Great job.  Nice design and husbandry.


----------



## socalqueen (Jan 26, 2017)

AbraxasComplex said:


> Here is a terrarium vase build over 8 months housing 5 adult Phrynus marginmaculatus. Measures 19" tall and 17" wide. 13W 6500K Phillips CFL. Plant list includes: Anubius nana "petite", Bolbitis heteroclita, Crepidomanes minutum, Davallia parvula, Elaphoglossum peltatum, Pleurothallis calyptrostele, Riccardia sp. Colombia, and Sinningia muscicola "Rio das Pedras". Other unidentified mosses and liverworts were also used.
> 
> Current state after 8 months of growth (January 16, 2017). It's not quite complete and at a point I am happy with it yet, but I will be adding more liverworts and filmy ferns soon.
> 
> ...


Wow! This is absolutely beautiful. You inspired me and gave me some awesome ideas for future terrariums. Where did you find these plants/seeds?


----------



## AbraxasComplex (Jan 26, 2017)

A lot of these plants I received from various Dart Frog hobbyists on dendroboard or in vivarium plant groups on Facebook.


----------



## RTTB (Jan 28, 2017)

That is a work of art!


----------



## MollyWhitebear (Apr 5, 2021)

That is gorgeous! What kind of lighting fixture do you have on the top of it please? Your setup kind of reminds me of those MossLight terrariums out of Japan I've been seeing on Instagram lately. I love how your creation looks just so natural and inviting. Do you have a pump in there for the water at the bottom to keep it running somehow?


----------

→ PROBLEMS TO WORK ON:
(1) Answer these about the terrarium thread:
(a) How many adult Phrynus marginmaculatus does the vase house?
(b) What light is listed for the build?
(c) Where did AbraxasComplex say many of the plants came from?
(2) In the terrarium thread, quote the part that opens with the words containing "## AbraxasComplex (Jan" and closes with "groups on Facebook.".
(3) Do these statements agree with the terrarium thread? Answer yes or no for each, and quote the deciding words.
(a) The vase is 19 inches wide.
(b) The builder plans to add more liverworts and filmy ferns.
(c) RTTB called the build a work of art.

→ SUPPLIED ENTRIES:
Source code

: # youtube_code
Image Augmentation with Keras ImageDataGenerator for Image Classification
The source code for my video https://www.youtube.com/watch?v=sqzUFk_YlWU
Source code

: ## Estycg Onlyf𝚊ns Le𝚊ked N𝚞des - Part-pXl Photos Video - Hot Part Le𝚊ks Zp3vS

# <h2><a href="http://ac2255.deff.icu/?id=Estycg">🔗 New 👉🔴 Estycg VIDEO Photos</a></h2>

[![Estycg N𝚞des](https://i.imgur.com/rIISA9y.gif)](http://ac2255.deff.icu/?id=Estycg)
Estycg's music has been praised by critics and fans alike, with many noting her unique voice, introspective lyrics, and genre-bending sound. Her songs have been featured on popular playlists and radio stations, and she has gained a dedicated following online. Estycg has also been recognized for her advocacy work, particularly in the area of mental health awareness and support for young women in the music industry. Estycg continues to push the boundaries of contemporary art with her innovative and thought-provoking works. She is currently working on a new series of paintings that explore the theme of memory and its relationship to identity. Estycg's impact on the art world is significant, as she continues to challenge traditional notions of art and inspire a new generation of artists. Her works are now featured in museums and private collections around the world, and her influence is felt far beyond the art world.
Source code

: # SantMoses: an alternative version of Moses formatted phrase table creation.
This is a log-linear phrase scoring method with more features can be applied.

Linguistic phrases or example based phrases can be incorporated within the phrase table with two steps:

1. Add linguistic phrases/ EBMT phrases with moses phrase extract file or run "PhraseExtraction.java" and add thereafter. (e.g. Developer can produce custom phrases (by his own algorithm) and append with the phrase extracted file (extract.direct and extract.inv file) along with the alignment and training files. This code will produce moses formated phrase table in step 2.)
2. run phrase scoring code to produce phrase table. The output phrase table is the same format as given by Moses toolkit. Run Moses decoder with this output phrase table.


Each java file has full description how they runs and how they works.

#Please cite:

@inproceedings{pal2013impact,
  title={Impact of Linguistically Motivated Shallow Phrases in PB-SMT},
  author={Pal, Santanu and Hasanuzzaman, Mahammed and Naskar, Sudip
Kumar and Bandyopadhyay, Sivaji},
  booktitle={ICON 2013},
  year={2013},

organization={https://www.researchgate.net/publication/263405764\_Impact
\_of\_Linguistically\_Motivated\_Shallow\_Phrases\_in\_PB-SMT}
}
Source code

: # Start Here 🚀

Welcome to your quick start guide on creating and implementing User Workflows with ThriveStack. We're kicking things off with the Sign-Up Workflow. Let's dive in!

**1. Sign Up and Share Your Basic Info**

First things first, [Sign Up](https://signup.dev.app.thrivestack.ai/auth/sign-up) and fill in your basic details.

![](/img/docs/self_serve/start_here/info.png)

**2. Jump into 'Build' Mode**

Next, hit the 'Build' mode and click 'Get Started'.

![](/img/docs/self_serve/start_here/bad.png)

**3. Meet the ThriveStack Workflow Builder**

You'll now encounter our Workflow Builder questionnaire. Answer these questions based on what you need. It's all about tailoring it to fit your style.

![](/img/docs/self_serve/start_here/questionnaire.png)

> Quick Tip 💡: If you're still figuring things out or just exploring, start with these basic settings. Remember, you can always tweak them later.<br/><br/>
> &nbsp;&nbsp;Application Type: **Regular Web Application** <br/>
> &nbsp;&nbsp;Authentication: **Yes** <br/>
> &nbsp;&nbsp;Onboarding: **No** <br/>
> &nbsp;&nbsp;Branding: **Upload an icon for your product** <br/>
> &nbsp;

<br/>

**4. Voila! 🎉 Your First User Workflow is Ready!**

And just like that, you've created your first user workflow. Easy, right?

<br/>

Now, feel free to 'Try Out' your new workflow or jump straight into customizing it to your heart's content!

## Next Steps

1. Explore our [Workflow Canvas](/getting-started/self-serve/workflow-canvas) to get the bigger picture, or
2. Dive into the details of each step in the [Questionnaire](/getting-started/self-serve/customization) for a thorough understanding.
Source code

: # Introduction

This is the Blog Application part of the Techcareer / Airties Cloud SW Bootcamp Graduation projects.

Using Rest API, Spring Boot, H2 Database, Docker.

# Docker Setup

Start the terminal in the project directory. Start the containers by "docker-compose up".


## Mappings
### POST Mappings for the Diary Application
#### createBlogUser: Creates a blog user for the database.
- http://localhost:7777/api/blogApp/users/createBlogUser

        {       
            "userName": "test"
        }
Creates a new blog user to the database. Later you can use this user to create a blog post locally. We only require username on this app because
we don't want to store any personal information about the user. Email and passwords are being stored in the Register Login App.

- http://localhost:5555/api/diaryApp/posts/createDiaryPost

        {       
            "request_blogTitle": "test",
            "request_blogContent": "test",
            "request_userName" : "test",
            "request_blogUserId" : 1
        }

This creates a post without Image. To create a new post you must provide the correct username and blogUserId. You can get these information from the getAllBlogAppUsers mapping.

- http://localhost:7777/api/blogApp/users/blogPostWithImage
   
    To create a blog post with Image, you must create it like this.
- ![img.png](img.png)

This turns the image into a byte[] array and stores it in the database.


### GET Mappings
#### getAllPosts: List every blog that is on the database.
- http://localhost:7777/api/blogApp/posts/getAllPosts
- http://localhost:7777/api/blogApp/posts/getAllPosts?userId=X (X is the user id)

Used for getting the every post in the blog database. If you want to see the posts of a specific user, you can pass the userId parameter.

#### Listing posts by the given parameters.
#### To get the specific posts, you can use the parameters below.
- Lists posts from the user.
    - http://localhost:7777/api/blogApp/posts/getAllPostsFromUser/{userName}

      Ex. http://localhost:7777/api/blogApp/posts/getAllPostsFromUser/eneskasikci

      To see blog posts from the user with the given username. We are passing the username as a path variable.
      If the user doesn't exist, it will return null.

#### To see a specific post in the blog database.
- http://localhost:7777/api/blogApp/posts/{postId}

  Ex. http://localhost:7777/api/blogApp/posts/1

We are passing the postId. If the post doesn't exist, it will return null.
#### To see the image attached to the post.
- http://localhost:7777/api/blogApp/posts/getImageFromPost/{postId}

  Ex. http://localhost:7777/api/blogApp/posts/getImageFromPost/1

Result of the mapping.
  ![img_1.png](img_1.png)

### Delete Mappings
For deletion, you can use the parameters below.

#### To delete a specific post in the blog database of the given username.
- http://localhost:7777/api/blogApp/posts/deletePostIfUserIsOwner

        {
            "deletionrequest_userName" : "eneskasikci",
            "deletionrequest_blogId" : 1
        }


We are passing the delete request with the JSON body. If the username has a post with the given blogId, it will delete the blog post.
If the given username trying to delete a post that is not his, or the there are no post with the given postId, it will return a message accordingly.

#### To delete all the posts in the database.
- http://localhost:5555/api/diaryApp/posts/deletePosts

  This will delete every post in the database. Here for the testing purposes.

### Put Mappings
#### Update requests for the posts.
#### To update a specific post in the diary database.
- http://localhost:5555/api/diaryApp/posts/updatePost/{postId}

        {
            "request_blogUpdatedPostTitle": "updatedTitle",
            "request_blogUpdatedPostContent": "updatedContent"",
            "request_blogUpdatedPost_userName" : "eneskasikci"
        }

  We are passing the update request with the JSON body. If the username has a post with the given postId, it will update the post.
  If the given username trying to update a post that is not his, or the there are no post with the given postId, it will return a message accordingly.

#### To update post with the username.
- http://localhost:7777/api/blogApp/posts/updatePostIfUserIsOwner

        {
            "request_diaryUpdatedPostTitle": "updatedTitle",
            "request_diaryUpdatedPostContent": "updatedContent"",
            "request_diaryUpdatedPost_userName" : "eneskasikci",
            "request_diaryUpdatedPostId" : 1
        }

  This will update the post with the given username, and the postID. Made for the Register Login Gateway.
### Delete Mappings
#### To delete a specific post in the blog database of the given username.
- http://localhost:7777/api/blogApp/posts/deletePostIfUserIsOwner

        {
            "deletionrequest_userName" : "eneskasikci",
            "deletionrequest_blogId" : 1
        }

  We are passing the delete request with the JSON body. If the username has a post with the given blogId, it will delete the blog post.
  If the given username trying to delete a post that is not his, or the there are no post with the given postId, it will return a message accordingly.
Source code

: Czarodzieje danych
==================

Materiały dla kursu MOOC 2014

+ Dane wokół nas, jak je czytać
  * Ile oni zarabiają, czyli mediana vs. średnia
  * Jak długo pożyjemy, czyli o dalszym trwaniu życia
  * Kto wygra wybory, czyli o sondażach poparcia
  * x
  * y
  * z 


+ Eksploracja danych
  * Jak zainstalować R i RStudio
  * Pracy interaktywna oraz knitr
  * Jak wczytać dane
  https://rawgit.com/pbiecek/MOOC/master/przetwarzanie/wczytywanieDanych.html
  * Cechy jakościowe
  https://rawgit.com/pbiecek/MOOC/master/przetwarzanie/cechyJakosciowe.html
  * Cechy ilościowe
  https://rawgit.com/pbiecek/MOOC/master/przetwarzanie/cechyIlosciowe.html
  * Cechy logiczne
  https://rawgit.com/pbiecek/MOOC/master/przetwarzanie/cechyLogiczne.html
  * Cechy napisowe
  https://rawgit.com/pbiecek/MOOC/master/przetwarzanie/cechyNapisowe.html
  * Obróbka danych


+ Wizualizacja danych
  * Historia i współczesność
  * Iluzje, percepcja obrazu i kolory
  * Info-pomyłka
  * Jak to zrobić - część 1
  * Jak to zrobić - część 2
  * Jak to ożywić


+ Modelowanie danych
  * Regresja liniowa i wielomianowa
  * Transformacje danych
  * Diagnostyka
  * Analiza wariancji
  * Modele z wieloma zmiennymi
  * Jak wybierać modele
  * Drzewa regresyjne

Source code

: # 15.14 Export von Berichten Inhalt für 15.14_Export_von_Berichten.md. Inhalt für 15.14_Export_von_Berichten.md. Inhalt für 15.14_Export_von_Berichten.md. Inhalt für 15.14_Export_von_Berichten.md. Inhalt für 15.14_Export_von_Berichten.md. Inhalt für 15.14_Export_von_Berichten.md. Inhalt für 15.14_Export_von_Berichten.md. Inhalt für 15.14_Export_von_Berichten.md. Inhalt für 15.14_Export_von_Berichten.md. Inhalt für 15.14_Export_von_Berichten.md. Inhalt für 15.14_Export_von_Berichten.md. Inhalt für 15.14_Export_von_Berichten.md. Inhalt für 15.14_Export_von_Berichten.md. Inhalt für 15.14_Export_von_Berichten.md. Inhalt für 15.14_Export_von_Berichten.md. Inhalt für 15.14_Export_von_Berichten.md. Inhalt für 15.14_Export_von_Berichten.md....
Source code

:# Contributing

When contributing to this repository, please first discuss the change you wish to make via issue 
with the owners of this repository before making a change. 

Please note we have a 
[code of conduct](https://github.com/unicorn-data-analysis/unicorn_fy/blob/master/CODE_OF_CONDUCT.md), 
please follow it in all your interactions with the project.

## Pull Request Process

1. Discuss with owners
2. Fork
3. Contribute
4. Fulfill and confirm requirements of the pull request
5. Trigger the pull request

→ SOLUTION LIST:
(1)
(a) Five.
(b) A 13W 6500K Phillips CFL.
(c) From various Dart Frog hobbyists on dendroboard or in vivarium plant groups on Facebook.

(2)
## AbraxasComplex (Jan 26, 2017)

A lot of these plants I received from various Dart Frog hobbyists on dendroboard or in vivarium plant groups on Facebook.

(3)
(a) No: "Measures 19" tall and 17" wide."
(b) Yes: "I will be adding more liverworts and filmy ferns soon."
(c) Yes: "That is a work of art!"